The SEC is proposing to amend the rule that regulates the custodial practices of advisers in order to better protect client funds and securities. The new safeguard aims to prevent the theft or misuse of client assets. Although addressing wider changes in advisory and custodial services, the changes can be viewed as part of a concerted regulatory response to the collapse of FTX and other problems in the crypto sector that involved the commingling and misappropriation of client assets.
The proposed rule extends the scope of coverage from the more specific funds and securities to the more generic term assets. Assets are defined as “funds, securities, or other positions held in a client’s account”. The protection afforded by the rule is in effect extended to client assets even in a scenario where they are not deemed to be funds and securities.
The SEC is attempting to ensure that the rule remains fit for purpose, or “evergreen”, even against the backdrop of continuing innovation in both products and services. Although the SEC asserts that the current rule already covers crypto assets because they have been held to be securities by the courts, the proposed language attempts to ensure that adequate protection is afforded to innovative crypto products even in a case where they might not be deemed to be securities.
The amendment to the definition also means that financial contracts, collateral and physical assets held on behalf of a client would fall within its scope.

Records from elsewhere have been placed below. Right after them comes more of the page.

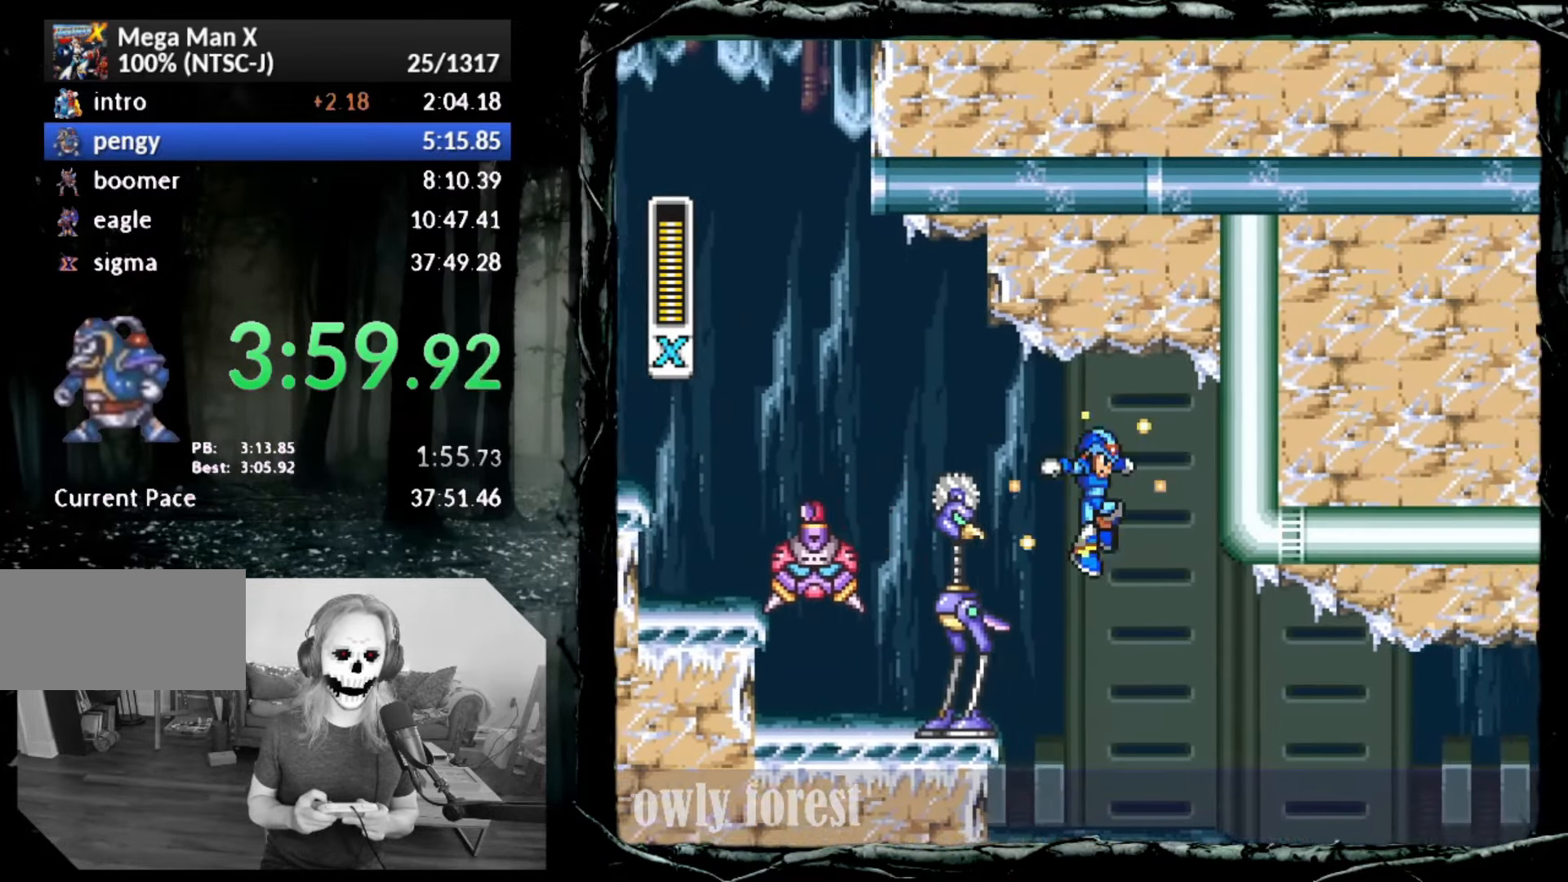
{"buttons": ["DPAD_RIGHT"], "button_events": [[300, "SQUARE", "up"]]}
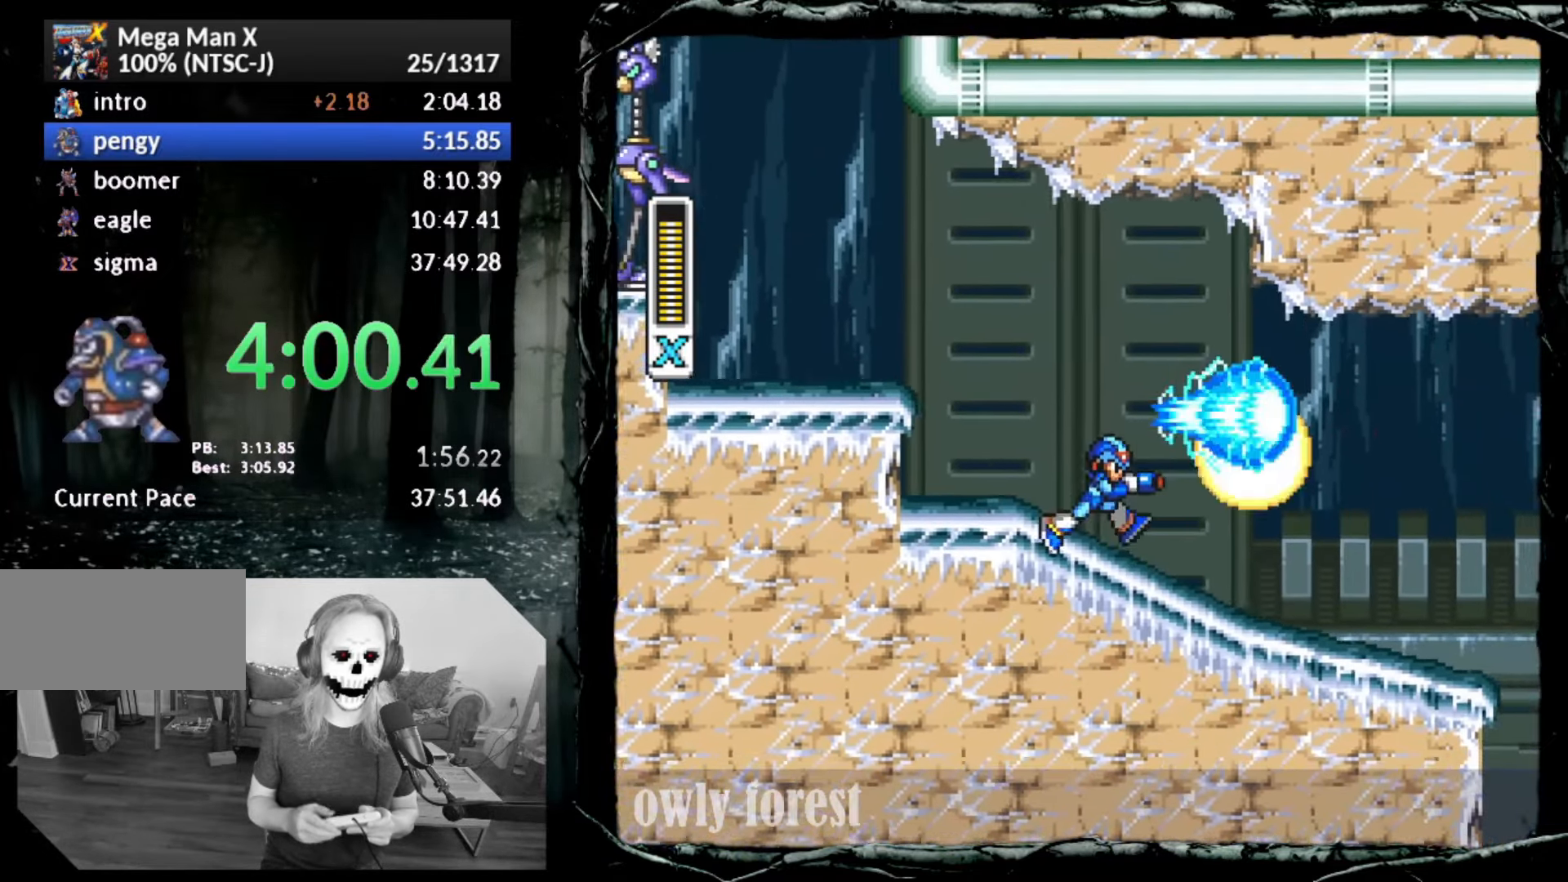
{"buttons": ["CIRCLE", "DPAD_RIGHT"], "button_events": [[17, "CIRCLE", "down"], [383, "CIRCLE", "up"], [450, "CIRCLE", "down"]]}
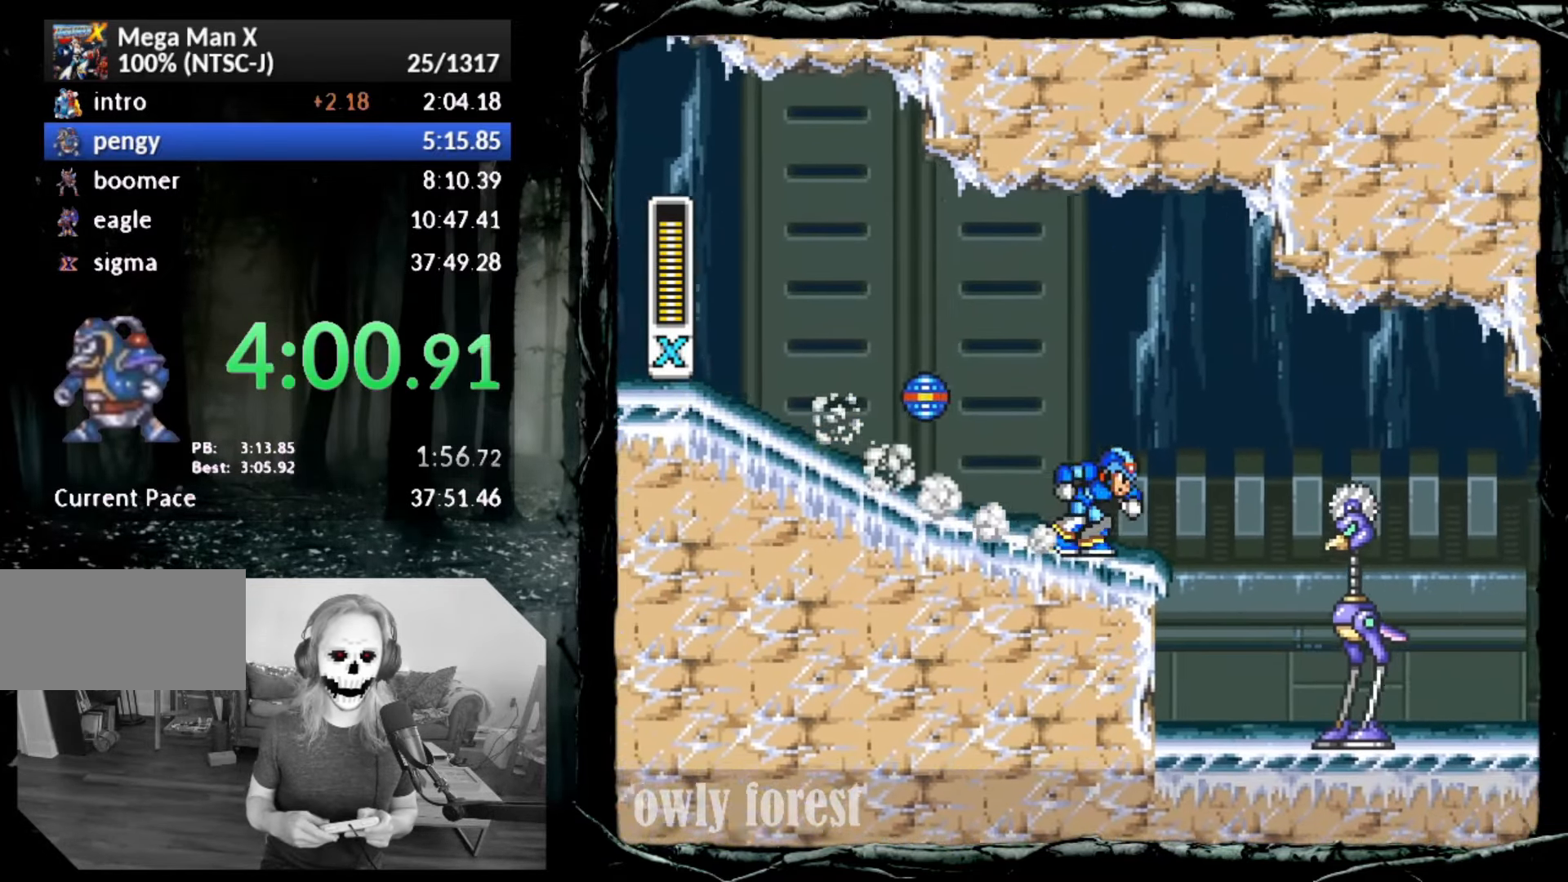
{"buttons": ["DPAD_RIGHT"], "button_events": [[17, "DPAD_UP", "down"], [50, "CROSS", "down"], [233, "DPAD_UP", "up"], [267, "CROSS", "up"], [317, "CIRCLE", "up"]]}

The new rule also explicitly defines the term custody to include discretionary authority over client assets. The amendment here is intended to protect client assets in scenarios where the adviser is able to exercise its authority over these without the explicit agreement of the client or a qualified custodian.

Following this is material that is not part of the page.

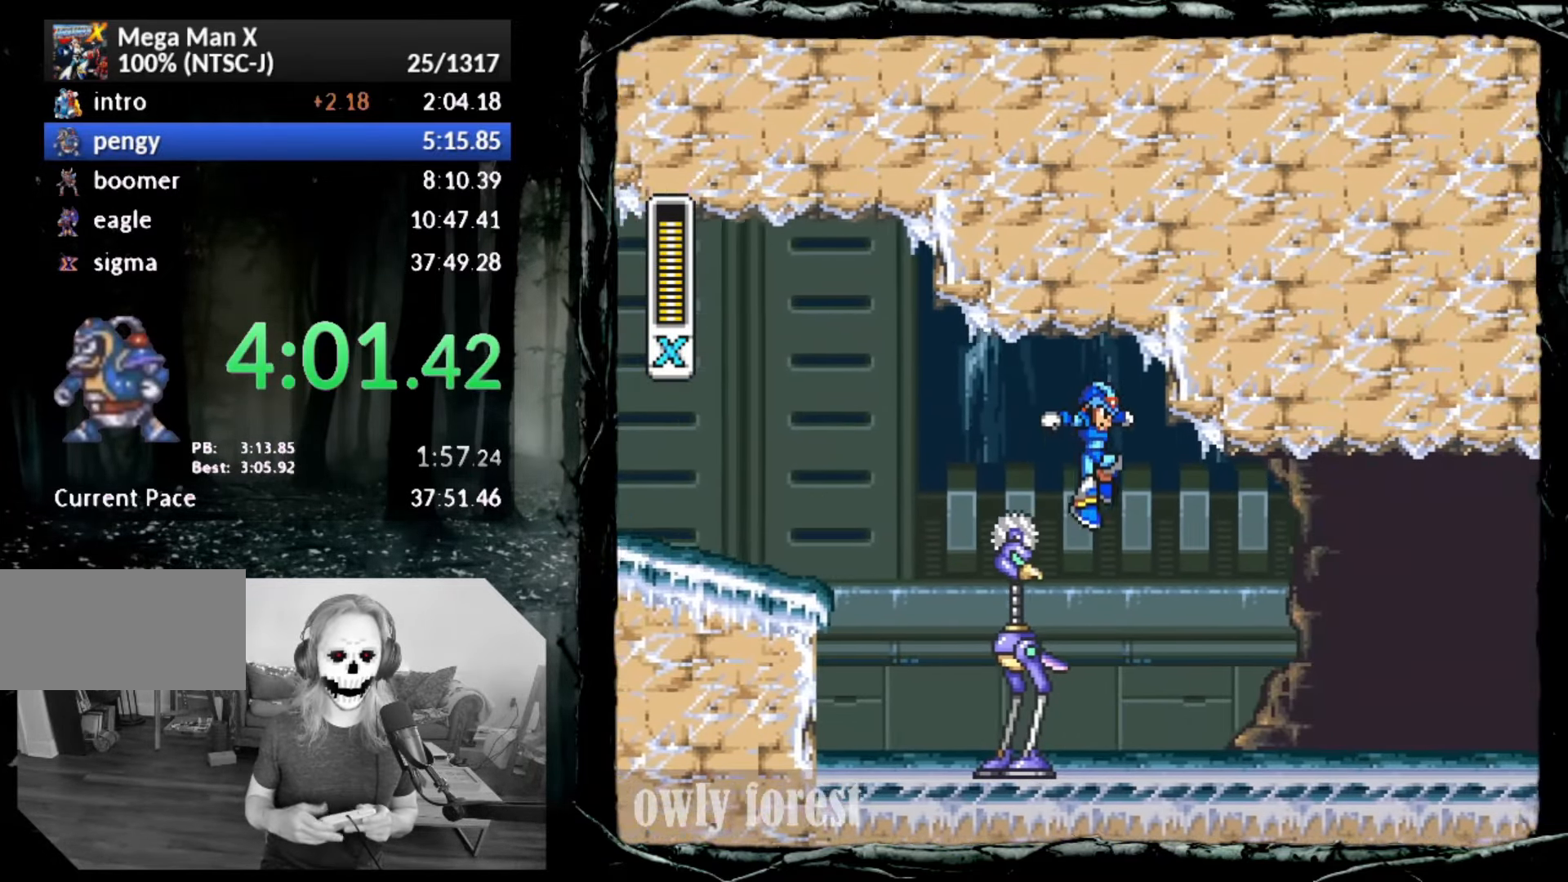
{"buttons": ["CIRCLE", "DPAD_DOWN", "DPAD_RIGHT"], "button_events": [[333, "CIRCLE", "down"], [367, "DPAD_DOWN", "down"]]}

A small exception to the surprise examination requirement of the rule is carved out for the adviser’s discretionary authority over delivery versus payment (DVP) transactions handled by the client’s custodians. The SEC believes that this arrangement, which involves the transfer of assets out of an account only upon a corresponding transfer into the account, minimizes the risk of withdrawal or misappropriation.
Improving custodial protections
The SEC continues to view qualified custodians as “key gatekeepers under the proposed rules.” And investment advisers are required to maintain client assets with a qualified custodian. The SEC is proposing to strengthen custodial protection by requiring written agreements, containing specific contractual provisions, in order for parties, whether they are financial institutions or advisers themselves, to act as qualified custodians.
The contractual provisions of such agreements would address:
- client account statements;
- internal control reports; and
- level of authority to effect transactions.
An adviser would also be required to obtain reasonable assurances related to client protection from the qualified custodian including:
- standard of care;
- limitation of liability for sub-custodial services;
- segregation of client assets; and
- attachment of liens to client assets.
The qualified custodian would also be required to segregate client assets from those of the adviser or any related party.
The new rule introduces more stringent requirements that a foreign financial institution (FFI) must meet in order to serve as a qualified custodian. These include legal and regulatory requirements as well as due care and anti-evasion provisions. The additional requirements are intended to offer a higher level of protection for client assets that are held outside the United States.
The requirements for the verification of client assets by an accountant are enhanced beyond demonstrating compliance by simply entering into an agreement. The adviser is not required to have a reasonable belief that the accountant has the capability and will actually carry out the requisite surprise inspection.
More rigorous recordkeeping measures are also being introduced that require the adviser to keep records of client communications, letters or authorization, accounts and account activity, as well as accountant engagements.